REQUIRED WORK -
Where a line holds the word "allergy", count it, then give only the total for the entries below.
Content starts
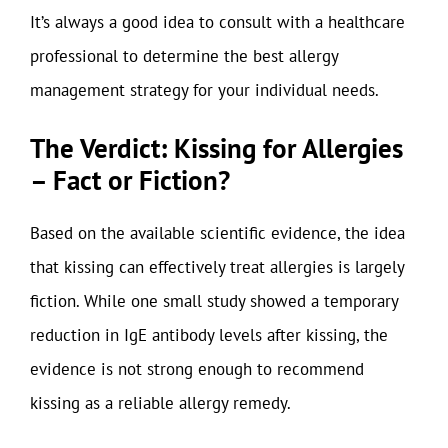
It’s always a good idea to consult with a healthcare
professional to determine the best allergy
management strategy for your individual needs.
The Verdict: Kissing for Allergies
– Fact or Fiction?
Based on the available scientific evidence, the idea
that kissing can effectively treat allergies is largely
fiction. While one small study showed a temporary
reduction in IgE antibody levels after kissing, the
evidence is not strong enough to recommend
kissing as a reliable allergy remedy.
Content ends
Content starts
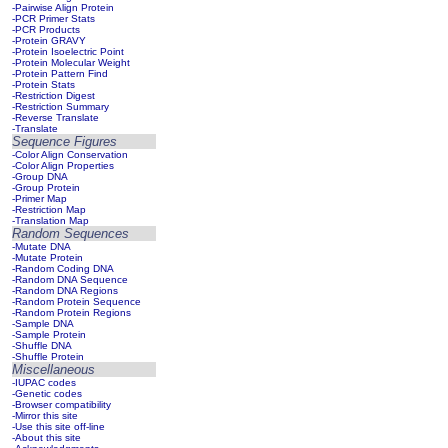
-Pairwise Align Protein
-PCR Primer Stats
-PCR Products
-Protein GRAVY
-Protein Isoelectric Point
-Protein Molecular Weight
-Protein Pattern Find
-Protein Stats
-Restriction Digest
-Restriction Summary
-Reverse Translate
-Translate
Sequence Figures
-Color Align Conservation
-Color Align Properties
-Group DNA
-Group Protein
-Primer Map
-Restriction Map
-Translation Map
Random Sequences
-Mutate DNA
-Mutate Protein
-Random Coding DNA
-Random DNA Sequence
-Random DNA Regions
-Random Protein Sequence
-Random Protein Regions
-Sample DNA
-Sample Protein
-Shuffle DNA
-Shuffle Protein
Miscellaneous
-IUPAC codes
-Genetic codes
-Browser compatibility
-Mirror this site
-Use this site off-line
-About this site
Content ends
EXERCISE SOLUTION -
2